Posted on 09/12/2007 at 10:09:00 AM

Thank you so much for voicing your opinions and thus helping me know that my husband and I are not the only people out there that do not want children. I have always said "just because you CAN procreate doesn't mean you HAVE to". I would love to know of any support groups or website of anyone with the same feeling as we have.

Posted on 09/10/2007 at 12:09:00 PM

Your choice to not have kids is, in my opinion, the opposite of selfishness. Being selfish would be to bring a child into this world when you are not ready or willing to give it all it will need. You are being smart, strong, and responsible by abstaining from having children. I agree completely with your statements about reproductive choice - the term should involve the when, the how, and the if.
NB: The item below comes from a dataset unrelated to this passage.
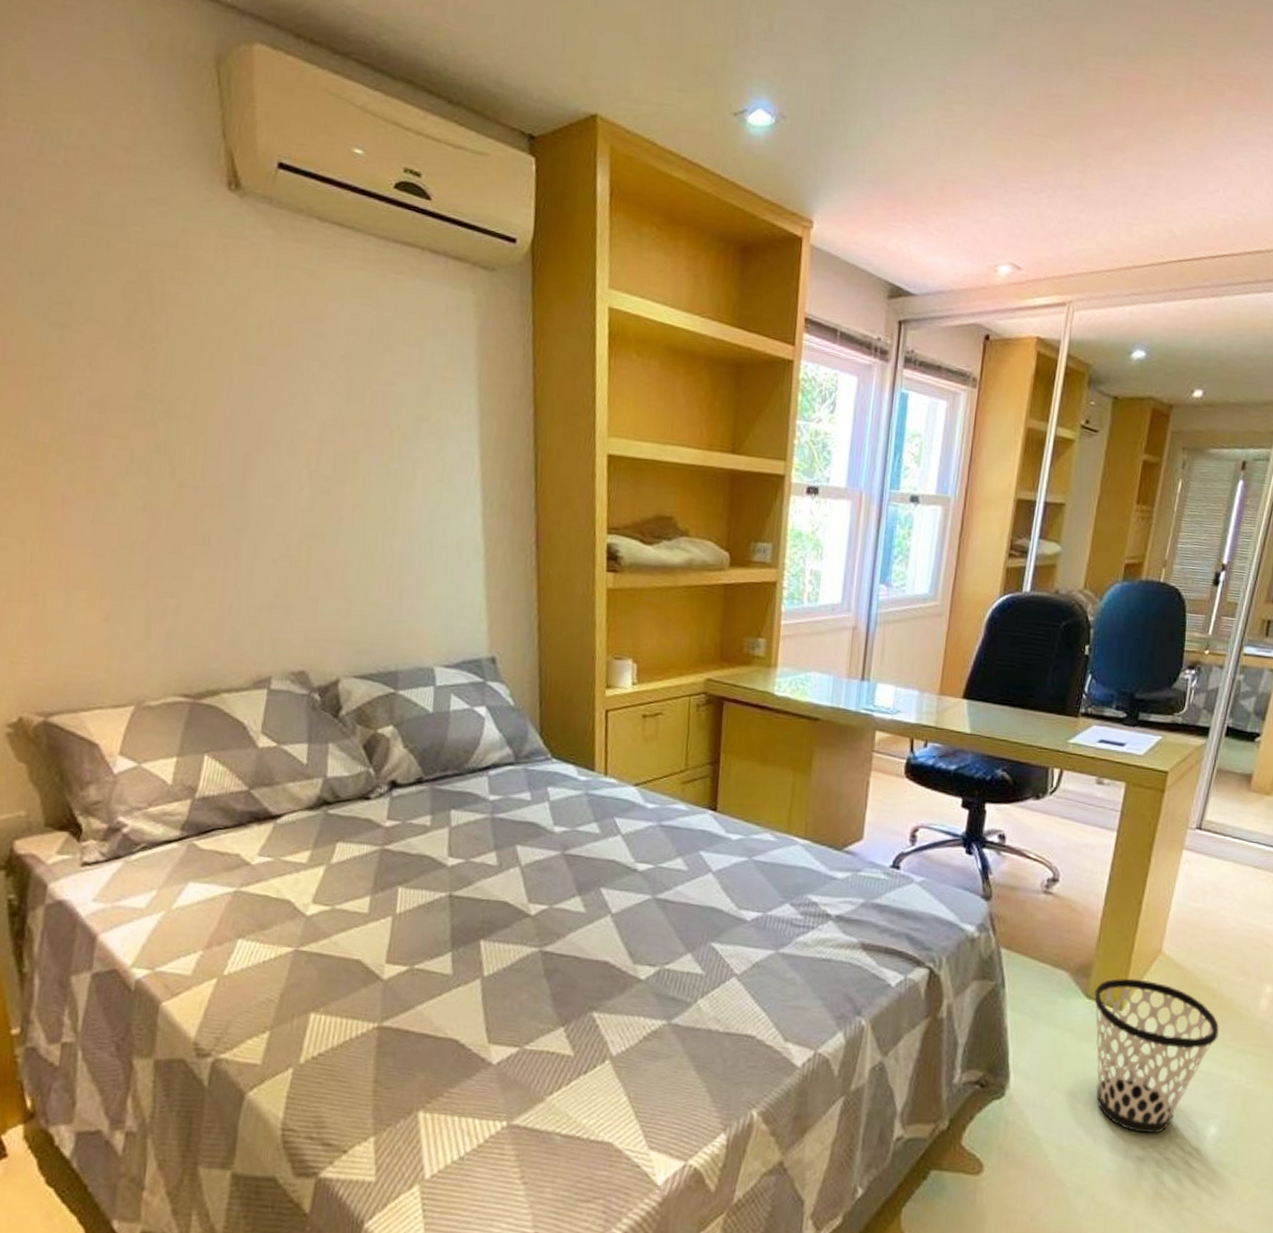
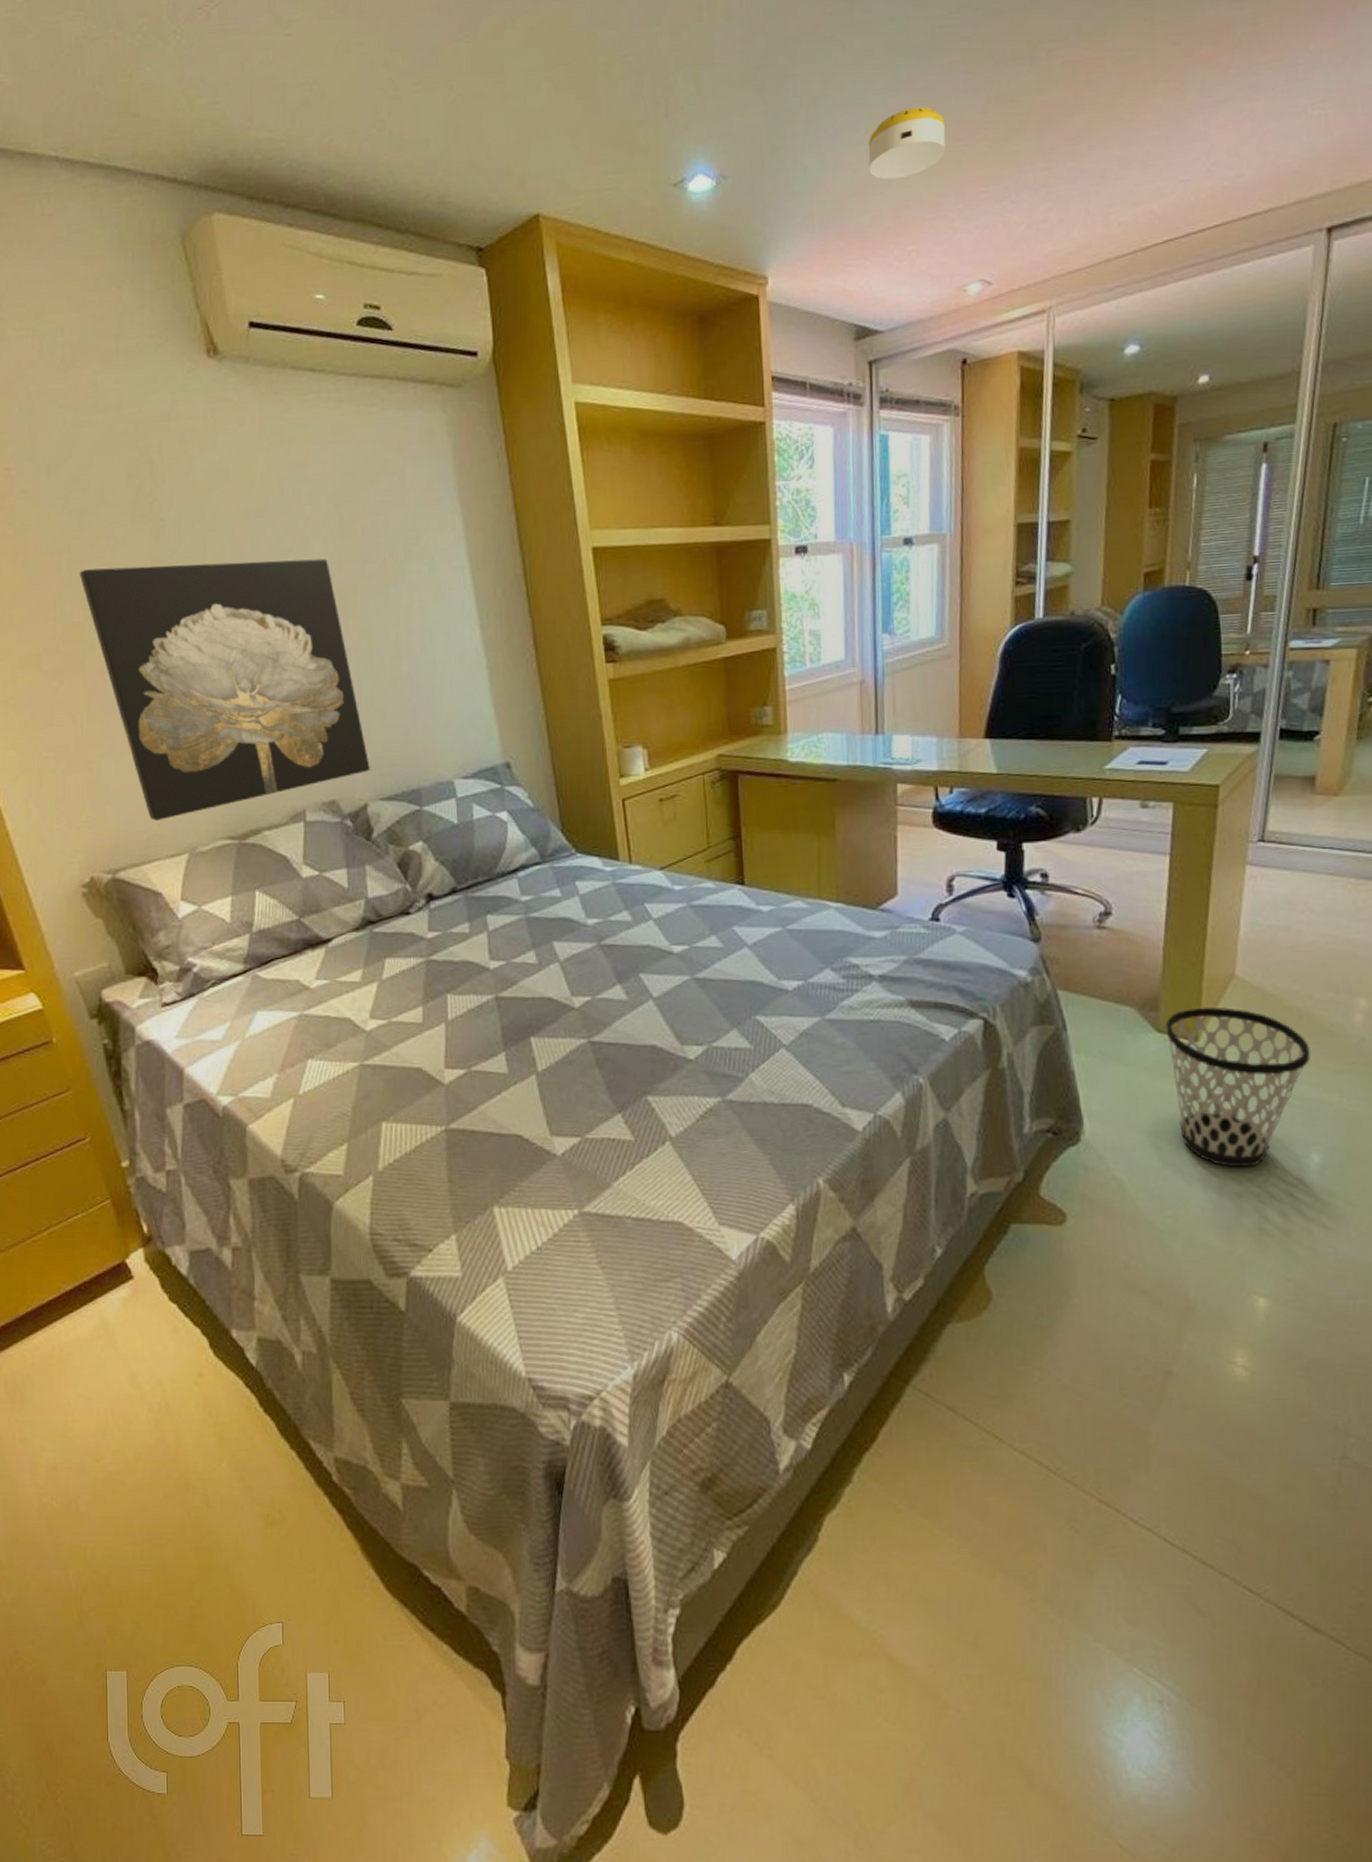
wall art: none [52,388,348,667] -> present [80,558,370,821]
smoke detector: none [921,88,997,153] -> present [868,106,946,179]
Posted on 08/21/2007 at 3:08:00 PM

Although it may seem offensive to use the term 'childfree', stating a choice in a positive light benefits more than just the childless by choice. The alternative, childless is already well-attached to infertile couples who indeed do feel 'less' at being barren. Are we to garner false sympathy from those assuming we are unable to bear children? Require a cumbersome explination each time we use the newly ambiguous term? or worse yet, co-opt the term as the childfree become more numerous, subjecting the childless to false assumptions in the opposite direction? As uncomfortable as it might make one, we have two alternatives: use childfree or come up with a new term. Stealing theirs is not an option.